Records from a data source:
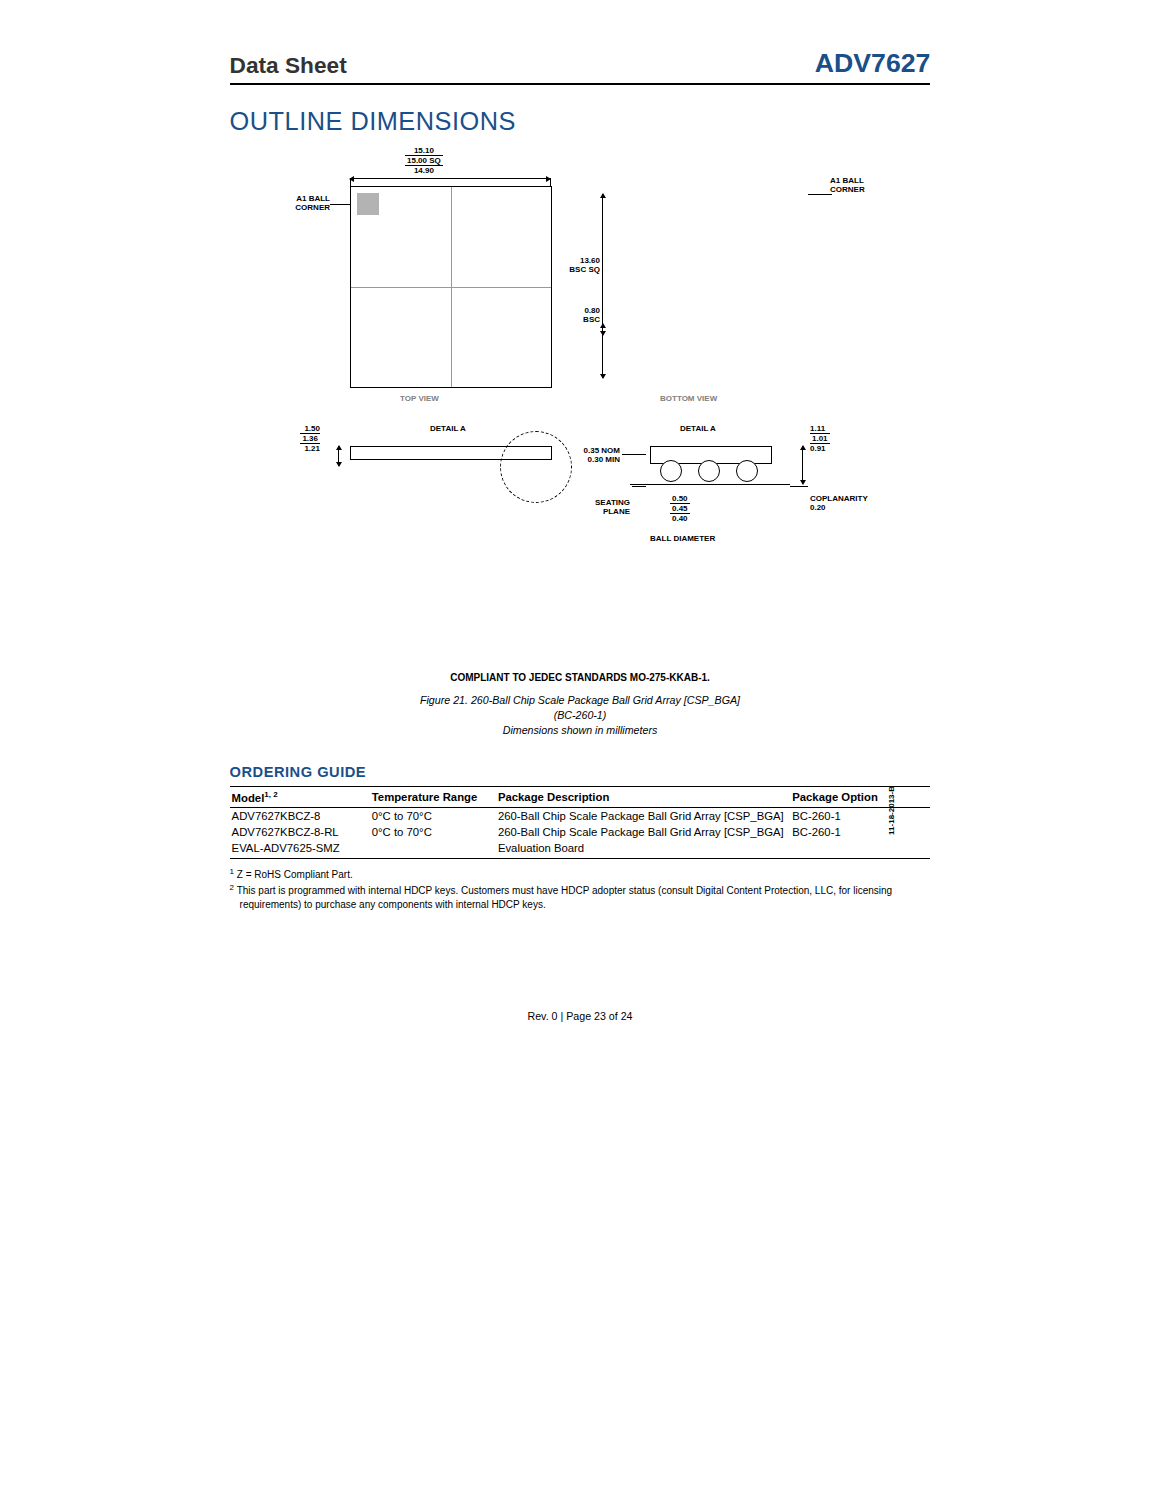Data Sheet
ADV7627
OUTLINE DIMENSIONS
15.10
15.00 SQ
14.90
A1 BALL
CORNER
TOP VIEW
A1 BALL
CORNER
BOTTOM VIEW
13.60
BSC SQ
0.80
BSC
1.50
1.36
1.21
DETAIL A
DETAIL A
0.35 NOM
0.30 MIN
1.11
1.01
0.91
SEATING
PLANE
0.50
0.45
0.40
BALL DIAMETER
COPLANARITY
0.20
11-18-2013-B
COMPLIANT TO JEDEC STANDARDS MO-275-KKAB-1.
Figure 21. 260-Ball Chip Scale Package Ball Grid Array [CSP_BGA]
(BC-260-1)
Dimensions shown in millimeters
ORDERING GUIDE
| Model 1, 2 | Temperature Range | Package Description | Package Option |
| --- | --- | --- | --- |
| ADV7627KBCZ-8 | 0°C to 70°C | 260-Ball Chip Scale Package Ball Grid Array [CSP_BGA] | BC-260-1 |
| ADV7627KBCZ-8-RL | 0°C to 70°C | 260-Ball Chip Scale Package Ball Grid Array [CSP_BGA] | BC-260-1 |
| EVAL-ADV7625-SMZ | | Evaluation Board | |
1 Z = RoHS Compliant Part.
2 This part is programmed with internal HDCP keys. Customers must have HDCP adopter status (consult Digital Content Protection, LLC, for licensing requirements) to purchase any components with internal HDCP keys.
Rev. 0 | Page 23 of 24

• _TASK BRIEF_: Instructions for the copy: start at the first entry, stop after the line containing "1 Z = RoHS Compliant Part.", keep every line exact, and drop the pictures.

• _OUTPUT OF THE EXERCISE_:
Data Sheet
ADV7627
OUTLINE DIMENSIONS
15.10
15.00 SQ
14.90
A1 BALL
CORNER
TOP VIEW
A1 BALL
CORNER
BOTTOM VIEW
13.60
BSC SQ
0.80
BSC
1.50
1.36
1.21
DETAIL A
DETAIL A
0.35 NOM
0.30 MIN
1.11
1.01
0.91
SEATING
PLANE
0.50
0.45
0.40
BALL DIAMETER
COPLANARITY
0.20
11-18-2013-B
COMPLIANT TO JEDEC STANDARDS MO-275-KKAB-1.
Figure 21. 260-Ball Chip Scale Package Ball Grid Array [CSP_BGA]
(BC-260-1)
Dimensions shown in millimeters
ORDERING GUIDE
| Model 1, 2 | Temperature Range | Package Description | Package Option |
| --- | --- | --- | --- |
| ADV7627KBCZ-8 | 0°C to 70°C | 260-Ball Chip Scale Package Ball Grid Array [CSP_BGA] | BC-260-1 |
| ADV7627KBCZ-8-RL | 0°C to 70°C | 260-Ball Chip Scale Package Ball Grid Array [CSP_BGA] | BC-260-1 |
| EVAL-ADV7625-SMZ | | Evaluation Board | |
1 Z = RoHS Compliant Part.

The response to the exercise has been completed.